3.4. Clinical Implications and Lessons

This case highlights the stark efficacy gap between chemotherapy and immunotherapy in MCC. It also exposes the inequities in global cancer care, where limited access to novel therapies can dictate patient outcomes. Efforts to improve early diagnosis, multidisciplinary management, and—critically—access to immunotherapy are essential to change the trajectory of this aggressive disease, especially in underserved regions.

4. Conclusion

MCC is a diagnostically challenging and biologically aggressive tumor.
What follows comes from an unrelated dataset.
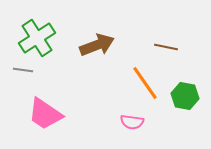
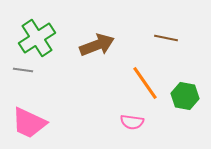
brown line: moved 9 px up
pink trapezoid: moved 16 px left, 9 px down; rotated 9 degrees counterclockwise
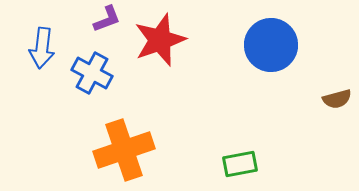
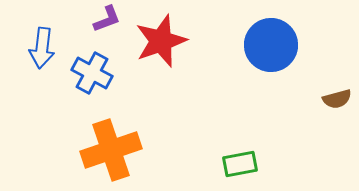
red star: moved 1 px right, 1 px down
orange cross: moved 13 px left
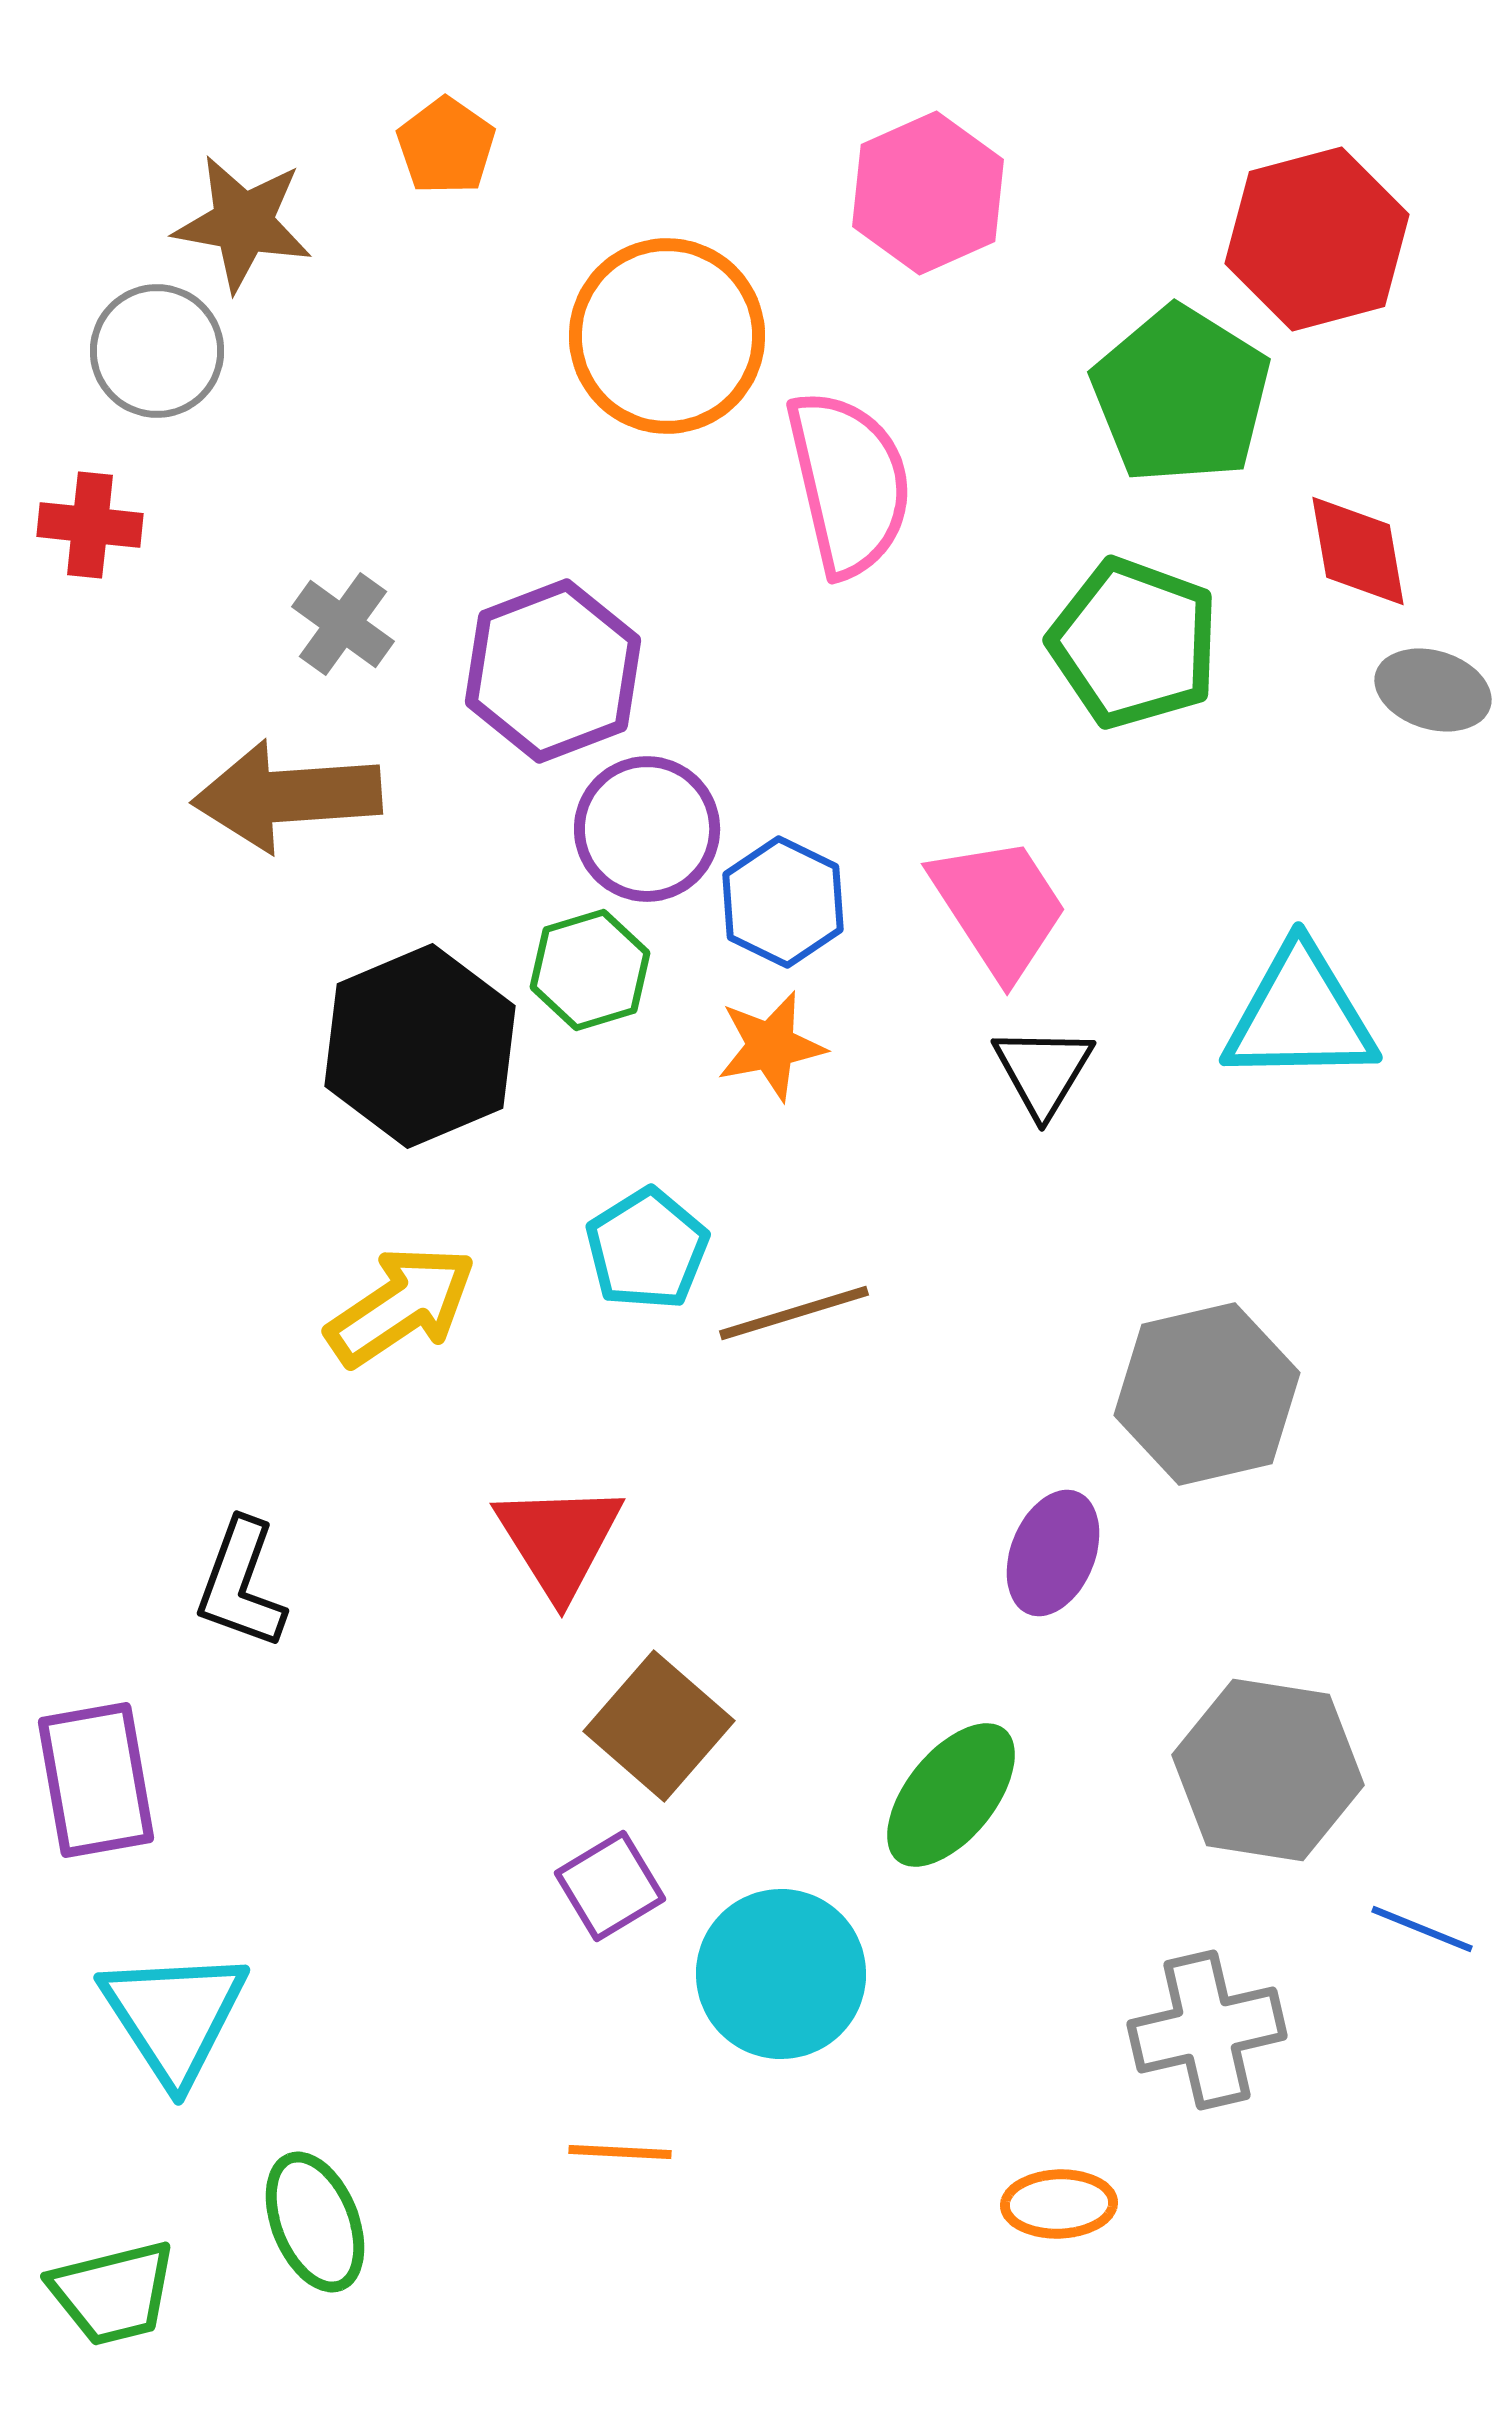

This case illustrates its rapid metastatic potential despite standard locoregional therapies and the transient nature of chemotherapy benefit. The delayed introduction of immunotherapy, now the cornerstone of advanced disease management, likely contributed to the poor outcome. Ensuring timely access to effective systemic therapies is paramount to improving survival, particularly in resource-limited settings where diagnostic and therapeutic bottlenecks persist.

Ethics and Declarations

Written informed consent was obtained from the patient for publication of this case report and accompanying images. Ethics committee approval was not required for this type of study in accordance with institutional policy. No funding was received for this work.

Conflicts of Interest

The authors declare no conflicts of interest.